* **EXTRAIT CHOISI**
Les interventions en séance

Collectivités territoriales
Hervé Maurey 19/01/2010

«Projet de loi de réforme des collectivités territoriales»

M. Hervé Maurey 

Madame la présidente, messieurs les ministres, monsieur le président de la commission des lois, messieurs les rapporteurs, mes chers collègues, le moment est venu d’aborder réellement une réforme essentielle de ce quinquennat : la réforme des collectivités locales, qualifiée la semaine dernière par le Président de la République de « réforme ambitieuse qui renforcera les communes dans leur rôle ». J’espère qu’il en sera vraiment ainsi, car je fais partie de ceux, nombreux ici, qui pensent que cette réforme est indispensable.
Le nombre de strates territoriales est en effet beaucoup trop élevé : commune, communauté de communes, pays, département et région auxquels s’ajoutent l’État et l’Europe ; il y a quarante ans, je le rappelle, n’existaient, au niveau local, que la commune et le département. L’enchevêtrement de compétences qui en résulte est tout à fait invraisemblable et fait que plus personne ne s’y retrouve, pas même les élus que nous sommes.

* **À FAIRE**
Recopiez mot pour mot le passage de l'extrait sur la réforme des collectivités territoriales, en commençant par « M. Hervé Maurey » et en poursuivant jusqu'à « réforme est indispensable. ».

* **BLOC DE DONNÉES**

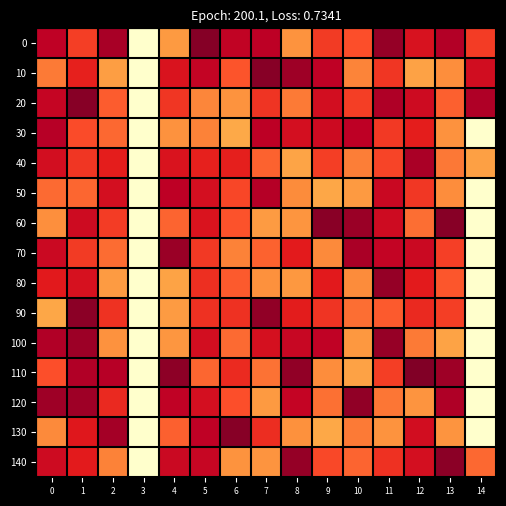

What is the difference between the highest and lowest values at 1?

0.4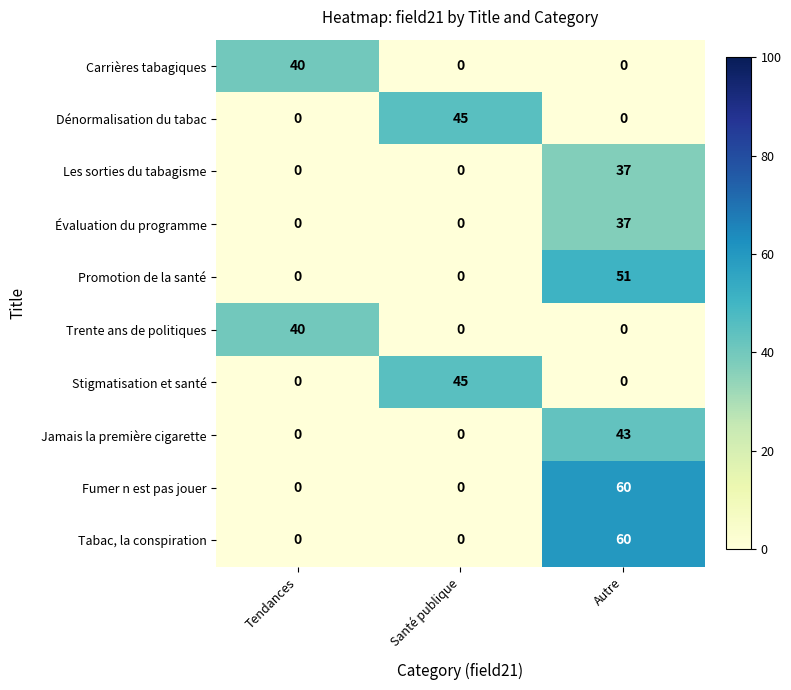

At how many categories does at least one series exceed 52?

1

* **RÉPONSE**
M. Hervé Maurey 

Madame la présidente, messieurs les ministres, monsieur le président de la commission des lois, messieurs les rapporteurs, mes chers collègues, le moment est venu d’aborder réellement une réforme essentielle de ce quinquennat : la réforme des collectivités locales, qualifiée la semaine dernière par le Président de la République de « réforme ambitieuse qui renforcera les communes dans leur rôle ». J’espère qu’il en sera vraiment ainsi, car je fais partie de ceux, nombreux ici, qui pensent que cette réforme est indispensable.